Walnut Pesto and Basil Envy
I have low expectations of the herbs growing in my garden. It’s not their fault. We coddle them when they’re first planted; then we get busy and forget all about them and they’re left to their own devices.
So Steve bought a new crop of herbs over the weekend from the Alemany Farmers’ Market. Flat-leaf parsley, French tarragon, French thyme, sage and Moroccan mint – they’re sitting on our wall until he gets them into the garden beds. I hope these are the independent types that can fend for themselves.
One herb we no longer plant is basil. I love basil but not the snails that feast on them. The first time we put basil into the ground, I had dreams of a thick growth in summer and lots of pesto. We woke up the very next morning, devastated to find the snails had cut the plants to the quick. Only a few paltry, naked stems remained.
Steve said we should hunt down those snails and eat them, because they would now be basil-infused. I said it would be well-deserved retribution.
But of course, we didn’t. We now go to the farmers’ market or the supermarket to get our fixings for pesto, which was David’s favorite food, as a child.
So, in addition to the herbs in pots, Steve also bought bunches of basil. I made up several batches of pesto to freeze for later, minus the Parmesan cheese. We’ll add the cheese when we’re ready to use the pesto.
I like Joyce Goldstein’s recipe for Walnut Pesto, developed for the Walnut Marketing Board. I’ve been making this recipe for years. My kitchen still smells divine from all that basil. I only wish it had come from my own garden.

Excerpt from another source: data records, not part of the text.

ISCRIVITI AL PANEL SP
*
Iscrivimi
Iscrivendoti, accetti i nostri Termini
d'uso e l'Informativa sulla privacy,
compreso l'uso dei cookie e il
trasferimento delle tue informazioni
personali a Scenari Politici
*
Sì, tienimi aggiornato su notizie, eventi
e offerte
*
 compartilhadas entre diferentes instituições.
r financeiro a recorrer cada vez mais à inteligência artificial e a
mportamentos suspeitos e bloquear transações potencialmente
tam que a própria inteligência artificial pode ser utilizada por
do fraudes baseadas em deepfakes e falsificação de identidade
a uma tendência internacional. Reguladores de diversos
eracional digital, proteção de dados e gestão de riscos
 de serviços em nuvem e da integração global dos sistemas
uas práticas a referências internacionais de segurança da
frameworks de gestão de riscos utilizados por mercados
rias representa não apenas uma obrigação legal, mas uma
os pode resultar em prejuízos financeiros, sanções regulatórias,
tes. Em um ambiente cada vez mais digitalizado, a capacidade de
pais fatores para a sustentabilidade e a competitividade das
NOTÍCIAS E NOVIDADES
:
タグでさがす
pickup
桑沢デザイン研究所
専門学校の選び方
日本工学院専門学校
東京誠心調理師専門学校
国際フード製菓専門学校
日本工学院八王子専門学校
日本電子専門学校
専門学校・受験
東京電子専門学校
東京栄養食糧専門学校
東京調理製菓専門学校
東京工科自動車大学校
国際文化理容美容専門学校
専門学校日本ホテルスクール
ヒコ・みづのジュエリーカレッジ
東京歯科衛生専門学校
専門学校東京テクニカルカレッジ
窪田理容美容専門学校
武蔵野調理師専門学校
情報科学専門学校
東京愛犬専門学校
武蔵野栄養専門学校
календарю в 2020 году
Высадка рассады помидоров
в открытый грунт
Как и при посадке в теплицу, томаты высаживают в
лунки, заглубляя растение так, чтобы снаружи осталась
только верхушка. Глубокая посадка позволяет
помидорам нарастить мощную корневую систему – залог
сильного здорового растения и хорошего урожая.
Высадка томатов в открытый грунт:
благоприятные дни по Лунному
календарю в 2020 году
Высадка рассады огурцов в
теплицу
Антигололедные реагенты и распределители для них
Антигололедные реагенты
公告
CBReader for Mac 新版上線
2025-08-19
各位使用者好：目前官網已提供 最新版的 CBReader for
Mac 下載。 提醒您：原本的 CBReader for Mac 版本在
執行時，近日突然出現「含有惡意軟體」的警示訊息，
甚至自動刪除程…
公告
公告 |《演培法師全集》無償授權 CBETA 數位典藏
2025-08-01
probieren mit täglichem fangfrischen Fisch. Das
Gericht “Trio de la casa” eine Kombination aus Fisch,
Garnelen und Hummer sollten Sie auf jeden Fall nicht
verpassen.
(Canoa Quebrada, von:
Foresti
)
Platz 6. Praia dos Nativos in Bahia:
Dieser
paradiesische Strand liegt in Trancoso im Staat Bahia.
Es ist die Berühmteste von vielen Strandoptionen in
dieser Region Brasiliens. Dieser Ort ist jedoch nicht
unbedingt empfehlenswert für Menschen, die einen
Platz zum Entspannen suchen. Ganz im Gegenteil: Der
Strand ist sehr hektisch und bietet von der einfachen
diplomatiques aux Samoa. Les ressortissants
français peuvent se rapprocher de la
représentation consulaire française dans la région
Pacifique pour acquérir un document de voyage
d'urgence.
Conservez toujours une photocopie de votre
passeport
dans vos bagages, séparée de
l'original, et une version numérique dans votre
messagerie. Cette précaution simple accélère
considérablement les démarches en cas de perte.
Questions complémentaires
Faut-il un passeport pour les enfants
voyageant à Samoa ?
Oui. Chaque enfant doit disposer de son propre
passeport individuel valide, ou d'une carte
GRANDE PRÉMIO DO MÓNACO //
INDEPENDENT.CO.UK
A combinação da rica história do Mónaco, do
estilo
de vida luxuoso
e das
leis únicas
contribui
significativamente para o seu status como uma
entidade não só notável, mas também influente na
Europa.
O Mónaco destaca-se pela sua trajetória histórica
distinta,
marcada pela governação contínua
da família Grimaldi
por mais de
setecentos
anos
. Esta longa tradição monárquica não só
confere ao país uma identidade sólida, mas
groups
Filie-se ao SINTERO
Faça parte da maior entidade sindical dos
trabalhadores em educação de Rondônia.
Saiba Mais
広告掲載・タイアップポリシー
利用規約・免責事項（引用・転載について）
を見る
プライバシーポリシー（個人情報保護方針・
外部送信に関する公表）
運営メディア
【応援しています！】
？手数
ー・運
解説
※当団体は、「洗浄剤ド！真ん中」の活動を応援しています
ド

3 cups tightly packed fresh basil leaves
½ cup toasted walnuts
2 teaspoons minced garlic
½ teaspoon freshly ground black pepper
1 to 1½ cups olive oil
3/4 cup grated Parmesan cheese
1 to 1½ teaspoons salt
Combine all ingredients except olive oil, cheese and salt in blender container or bowl of food processor fitted with stainless steel blade. Add half the olive oil; process. Add remaining olive oil as needed to make a thick purée. Do not over process. Mixture should not be a smooth paste; tiny pieces of basil should be visible. Add the cheese; process just to blend. If needed, mix in salt. To serve, toss pesto at room temperature with hot cooked fettuccine, using about 1/4 cup pesto for every 2 cups cooked pasta. Recipe by Joyce Goldstein for the Walnut Marketing Board.
Makes about 1-1/2 cups.
- If pesto is not to be used immediately, do not mix in cheese before storing. Transfer to a jar with a screw top. Top the pesto with a 1/4-inch layer of olive oil. This will keep it bright green in color. Pesto will keep for several weeks in the refrigerator. Bring pesto to room temperature and add cheese just before using.
- To toast walnuts: Spread nuts in a shallow pan. Bake at 350 degrees F stirring often for 12 to 15 minutes until golden brown. Cool. To microwave, spread 3/4 to 1 cup walnuts in a single layer in a glass pie plate. Microwave at HIGH for 5 to 6 minutes, stirring every 2 minutes. Cool.